What we still don't do#

Cosign signatures verified at runtime. We sign images with Cosign in CI. Verification at runtime (Kubernetes admission controller) is configured for staging but not yet enforced in prod. Roadmap.

SBOM generation. Software Bill of Materials, generated by Syft. We produce SBOMs but don't yet have downstream consumers (compliance, supply chain audit). Will be useful when we do.

Build cache distribution. Each CI runner builds from scratch. Build caches are local. For a fleet of runners, a remote cache (registry-based or BuildKit S3) would help. Haven't built this; build times are acceptable.

What I'd tell someone starting#

Two stages is the minimum. If your Dockerfile has only one FROM, you have something to fix.

Cache dependencies in their own layer.
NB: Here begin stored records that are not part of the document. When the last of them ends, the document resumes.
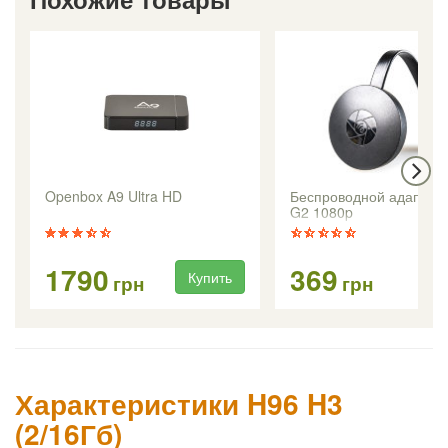
Openbox A9 Ultra HD
Беспроводной адаптер
G2 1080p
1790
369
Купить
Ку
грн
грн
Характеристики H96 H3
(2/16Гб)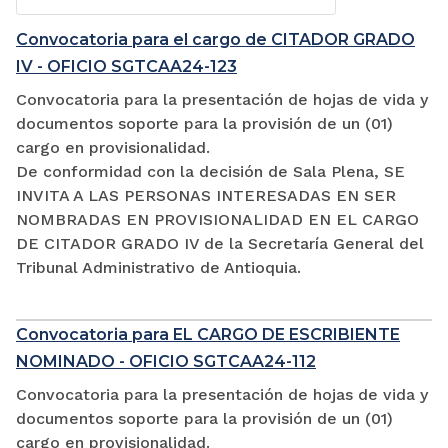
Convocatoria para el cargo de CITADOR GRADO
IV - OFICIO SGTCAA24-123
Convocatoria para la presentación de hojas de vida y
documentos soporte para la provisión de un (01)
cargo en provisionalidad.
De conformidad con la decisión de Sala Plena, SE
INVITA A LAS PERSONAS INTERESADAS EN SER
NOMBRADAS EN PROVISIONALIDAD EN EL CARGO
DE CITADOR GRADO IV de la Secretaría General del
Tribunal Administrativo de Antioquia.
Convocatoria para EL CARGO DE ESCRIBIENTE
NOMINADO - OFICIO SGTCAA24-112
Convocatoria para la presentación de hojas de vida y
documentos soporte para la provisión de un (01)
cargo en provisionalidad.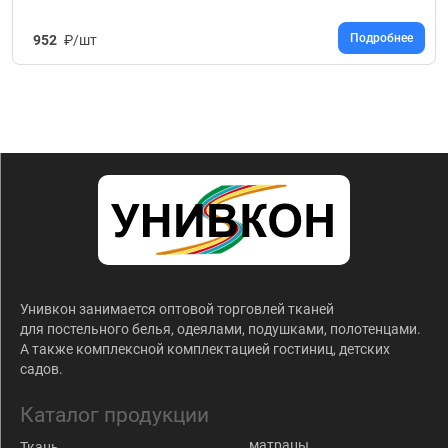
Подробнее
952
₽/шт
Унивкон занимается оптовой торговлей тканей
для постельного белья, одеялами, подушками, полотенцами.
А также комплексной комплектацией гостиниц, детских
садов.
Каталог продукции
матрацы
Ткань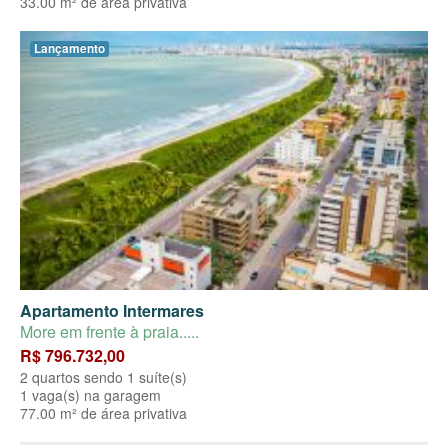
33.00 m² de área privativa
Lançamento
Apartamento Intermares
More em frente à praia.....
R$ 796.732,00
2 quartos sendo 1 suíte(s)
1 vaga(s) na garagem
77.00 m² de área privativa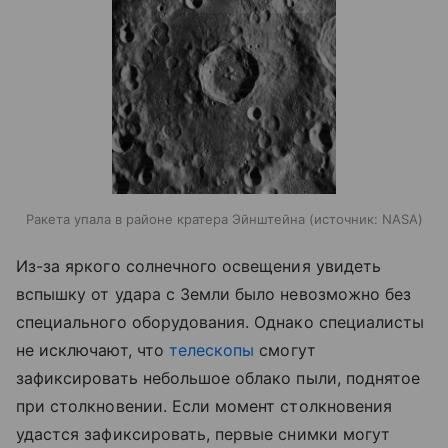
Ракета упала в районе кратера Эйнштейна
источник:
NASA
Из-за яркого солнечного освещения увидеть
вспышку от удара с Земли было невозможно без
специального оборудования. Однако специалисты
не исключают, что
телескопы
смогут
зафиксировать небольшое облако пыли, поднятое
при столкновении. Если момент столкновения
удастся зафиксировать, первые снимки могут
Copy lockfile, install, then copy source. The single biggest CI-time win.

Use distroless or scratch for runtime. No shell, no package manager, no excess. Smaller and more secure.

Track image size as a metric. What gets measured gets managed. We have CI reject PRs that grow image size by > 10% without justification.

Build for production, not for debugging. When you need to debug, switch to a debug image. Don't keep production images bloated for the rare debugging case.

Multi-stage is one of those "the obvious answer is the right answer" tools. The patterns are well-known; the discipline is to apply them consistently across every service. Once we did, the other operational benefits (faster deploys, smaller security surface, lower storage bills) showed up almost as side effects.